Bloom filters: Improved variants

Bloom filters have been around for almost 50 years, so it’s natural that many variations and improvements have been proposed in the meantime. Let’s examine some of them, with a focus on those that improve accuracy.

1. Bloomier filter

As we hinted at, Bloom filters corresponds to faster, lighter versions of HashSets, since they can only store whether a key is present/absent.

The leaner counterpart of HashTables has been introduced only recently: Bloomier filters allow associating values to keys. When the key/value pair has actually been stored in the Bloomier filter, then the value returned is always correct. There are still false positives; that is, keys that were not actually stored in the data structure but for which a value is returned.

2. Combining Bloom filters

By storing the same key in two or more different Bloom filters, possibly with different buffer sizes, but most importantly with a different set of hash functions for each one, we can arbitrarily lower the probability of false positives.

Of course, this is not for free, so the space needed grows proportionally, and the time needed to store or check for a key in theory would double as well.

At least for the running time, though, there is a silver lining: each of the compo­nent filters can actually be queried in parallel on a multicore hardware! So, besides maintaining the O(k) constant time bound, even actual implementations could possi­bly be as fast as regular Bloom filters (in other words, the constant factor remains approximately the same).

The way this structure works is the following: for insert, each of the components stores the key independently. For calls to contains, the answer is the combination of all answers: true is returned only if all the components return true.

What’s the accuracy of such an array of filters? It can be proven that the precision of a single Bloom filter using m bits is the same as the precision of j Bloom filters using m/j bits each.

However, when using a parallel version of the ensemble algorithm, the running time can be just a fraction of the original one, 1/j.

3. Layered Bloom filter

A layered Bloom filter (LBF) also uses multiple Bloom filters, but organized in layers. Each layer is updated for a key only after the previous layer has already stored the same key. Layered Bloom filters are normally used to implement a counting filter: an LBF with R levels can count up to R insertions of the same key. Often deletion is also supported.

Each call to contains starts by checking the layers, from the closest to the deepest, and returns the index of the last layer where the key was found, or -1 (or, equivalently, false) if the key is not stored in the first layer.

When storing a key, the insert method stores it in the first layer for which con­tains returns false.

Assuming that each layer has a false-positive ratio equal to PF, and that all layers use different sets of hash functions, then if an element has been stored c times on the filter

  • The probability that contains returns c+1, a counter 1 unit larger than the real number of times a key was stored, is approximately PF.
  • The probability of returning c+2 is PF2.
  • Similarly, for c+d, the probability becomes PFd.

Those, however, are approximate (optimistic) estimates, because the assumptions about the universality and independence of the hash functions are hard to guarantee. To compute the exact probabilities, we would need to take into account the depth and the number of layers.

On an LBF with l layers, each using k bits per key, the running time for both insert and contains becomes O(L*k), but since both L and k are predetermined constants, it’s still equivalent to O(1) and independent of the number of items added to the container.

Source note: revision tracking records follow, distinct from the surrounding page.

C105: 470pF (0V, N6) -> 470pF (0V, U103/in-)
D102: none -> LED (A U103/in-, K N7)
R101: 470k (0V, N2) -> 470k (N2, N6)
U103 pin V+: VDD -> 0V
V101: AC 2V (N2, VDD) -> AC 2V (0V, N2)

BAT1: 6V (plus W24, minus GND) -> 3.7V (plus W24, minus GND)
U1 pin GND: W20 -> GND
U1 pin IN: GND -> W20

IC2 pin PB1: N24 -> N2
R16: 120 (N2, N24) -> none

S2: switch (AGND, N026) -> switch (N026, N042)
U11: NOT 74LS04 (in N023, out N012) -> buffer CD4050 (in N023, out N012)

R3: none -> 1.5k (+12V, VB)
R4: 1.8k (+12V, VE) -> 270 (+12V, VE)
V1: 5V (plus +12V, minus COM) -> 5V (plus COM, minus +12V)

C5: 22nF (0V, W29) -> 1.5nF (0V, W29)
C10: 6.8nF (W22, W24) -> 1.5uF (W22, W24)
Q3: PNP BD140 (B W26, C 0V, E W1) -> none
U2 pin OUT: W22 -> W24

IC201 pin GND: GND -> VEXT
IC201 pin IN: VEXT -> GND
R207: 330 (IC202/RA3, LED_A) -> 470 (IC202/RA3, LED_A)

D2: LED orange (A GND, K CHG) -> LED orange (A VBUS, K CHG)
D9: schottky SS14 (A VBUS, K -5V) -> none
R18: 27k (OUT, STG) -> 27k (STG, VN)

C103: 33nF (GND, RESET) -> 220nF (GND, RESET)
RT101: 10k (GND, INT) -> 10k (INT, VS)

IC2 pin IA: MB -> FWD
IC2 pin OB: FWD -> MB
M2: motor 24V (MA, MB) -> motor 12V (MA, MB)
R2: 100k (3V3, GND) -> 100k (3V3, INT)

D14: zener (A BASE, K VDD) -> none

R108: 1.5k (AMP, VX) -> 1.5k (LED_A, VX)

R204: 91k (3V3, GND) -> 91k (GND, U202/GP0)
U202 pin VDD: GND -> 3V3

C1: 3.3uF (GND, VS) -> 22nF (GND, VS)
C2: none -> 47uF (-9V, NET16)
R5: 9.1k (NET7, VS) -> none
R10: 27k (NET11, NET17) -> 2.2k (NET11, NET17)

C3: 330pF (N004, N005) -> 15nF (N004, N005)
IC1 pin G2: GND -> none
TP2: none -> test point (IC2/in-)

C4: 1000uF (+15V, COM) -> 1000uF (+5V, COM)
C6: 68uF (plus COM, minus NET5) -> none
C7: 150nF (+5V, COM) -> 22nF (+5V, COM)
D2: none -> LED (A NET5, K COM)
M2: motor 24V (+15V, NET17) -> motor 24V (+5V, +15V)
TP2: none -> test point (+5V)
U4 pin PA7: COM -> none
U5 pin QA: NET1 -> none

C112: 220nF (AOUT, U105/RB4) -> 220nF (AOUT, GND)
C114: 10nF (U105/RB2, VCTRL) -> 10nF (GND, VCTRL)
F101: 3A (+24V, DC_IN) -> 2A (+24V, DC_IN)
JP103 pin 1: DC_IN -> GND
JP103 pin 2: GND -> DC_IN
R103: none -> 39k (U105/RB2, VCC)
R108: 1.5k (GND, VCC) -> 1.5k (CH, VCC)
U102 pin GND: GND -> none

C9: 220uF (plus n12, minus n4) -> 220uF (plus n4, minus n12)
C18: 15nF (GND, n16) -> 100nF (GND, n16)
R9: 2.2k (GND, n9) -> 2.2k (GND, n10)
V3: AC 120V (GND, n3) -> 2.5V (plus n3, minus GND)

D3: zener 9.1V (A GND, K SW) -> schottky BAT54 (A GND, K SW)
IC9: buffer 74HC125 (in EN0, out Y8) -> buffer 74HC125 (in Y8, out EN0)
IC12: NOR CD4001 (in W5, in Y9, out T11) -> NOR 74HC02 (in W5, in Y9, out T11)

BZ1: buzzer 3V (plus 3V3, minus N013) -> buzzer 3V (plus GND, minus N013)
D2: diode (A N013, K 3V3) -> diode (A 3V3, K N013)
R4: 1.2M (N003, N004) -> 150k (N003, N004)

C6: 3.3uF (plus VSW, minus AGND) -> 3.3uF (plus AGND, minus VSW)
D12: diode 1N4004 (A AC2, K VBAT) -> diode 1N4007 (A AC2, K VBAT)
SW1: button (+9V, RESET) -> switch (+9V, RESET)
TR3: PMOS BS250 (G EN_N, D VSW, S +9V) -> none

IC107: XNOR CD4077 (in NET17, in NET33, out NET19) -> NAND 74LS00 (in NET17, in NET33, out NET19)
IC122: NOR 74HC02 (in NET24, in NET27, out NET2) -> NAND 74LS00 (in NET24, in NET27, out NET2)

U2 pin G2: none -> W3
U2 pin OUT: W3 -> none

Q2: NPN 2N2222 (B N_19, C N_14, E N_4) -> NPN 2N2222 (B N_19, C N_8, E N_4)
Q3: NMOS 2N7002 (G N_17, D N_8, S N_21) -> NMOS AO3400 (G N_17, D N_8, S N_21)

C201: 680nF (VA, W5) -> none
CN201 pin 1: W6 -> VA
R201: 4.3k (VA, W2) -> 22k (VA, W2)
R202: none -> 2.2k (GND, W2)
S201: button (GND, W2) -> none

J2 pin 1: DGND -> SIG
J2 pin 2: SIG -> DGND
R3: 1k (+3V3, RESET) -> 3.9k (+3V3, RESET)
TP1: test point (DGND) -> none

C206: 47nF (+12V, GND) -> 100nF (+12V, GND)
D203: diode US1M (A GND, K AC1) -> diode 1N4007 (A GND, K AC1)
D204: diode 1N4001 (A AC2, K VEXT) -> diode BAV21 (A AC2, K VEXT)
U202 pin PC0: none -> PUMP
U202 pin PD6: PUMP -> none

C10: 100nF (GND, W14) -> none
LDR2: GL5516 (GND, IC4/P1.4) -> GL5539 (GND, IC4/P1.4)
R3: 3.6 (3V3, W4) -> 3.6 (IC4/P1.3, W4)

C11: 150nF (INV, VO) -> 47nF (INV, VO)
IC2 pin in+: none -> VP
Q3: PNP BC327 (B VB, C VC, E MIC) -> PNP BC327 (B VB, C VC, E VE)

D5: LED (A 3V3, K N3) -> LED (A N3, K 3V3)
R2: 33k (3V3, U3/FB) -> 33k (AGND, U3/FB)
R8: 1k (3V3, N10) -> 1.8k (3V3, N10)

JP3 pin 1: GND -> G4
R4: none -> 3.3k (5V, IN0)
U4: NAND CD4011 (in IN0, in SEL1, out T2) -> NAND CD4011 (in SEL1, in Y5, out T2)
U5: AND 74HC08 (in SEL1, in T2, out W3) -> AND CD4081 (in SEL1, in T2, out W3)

4. Compressed Bloom filter

When used in web caches, the main issue with Bloom filters is not with the RAM they use, but rather, since these filters need to be transferred between proxies, it’s the size of data transmitted on the network.

While at first you might think that’s a moot point, if we plan to compress the Bloom filters before transmitting them through a network, then it does actually have practical relevance. It turns out we can optimize the values of the filter’s parameters, which in turn regulate the size of the bit array, and as a result get a larger uncom­pressed Bloom filter that could be compressed more efficiently.

That’s the idea behind compressed Bloom filters, where the number of hash functions k is chosen in such a way that the number of bits with value 1 in the bits array is kept below m/3, where m is the size of the array. As a consequence, at least 2/3 of the buffer’s bits will always be set to 0, and we can take advantage of this fact to com­press the bit array more efficiently.

Each proxy would then have to decompress the Bloom filter before looking up ele­ments. Clearly now we have another target to optimize. We need to find a compromise between the uncompressed size of the bits array, m, and its compressed size, which we want to keep as small as possible.

The uncompressed size, in fact, determines the running time of lookups (through the formulas we developed in section 4.10), while the compressed size determines the transfer ratio.

Since router tables will be updated periodically, decompressing the whole filter could be a heavy overhead for nodes. A good compromise is breaking the filter into pieces and compressing each piece independently. This makes the overall compres­sion rates slightly worse, but when updates are frequent (compared to lookups), it reduces the overhead for decompression even more, since each proxy, between two updates, won’t decompress the whole bits array, but only the chunks it needs.

5. Scalable Bloom filter

A scalable Bloom filter is yet another combination of several Bloom filters, working sim­ilarly to a layered Bloom filter. Only this time the different layers have increasing capacity (and hence smaller false positives ratio). This allows the container to adapt dynamically to the number of elements stored and keeps the probability of false positives low.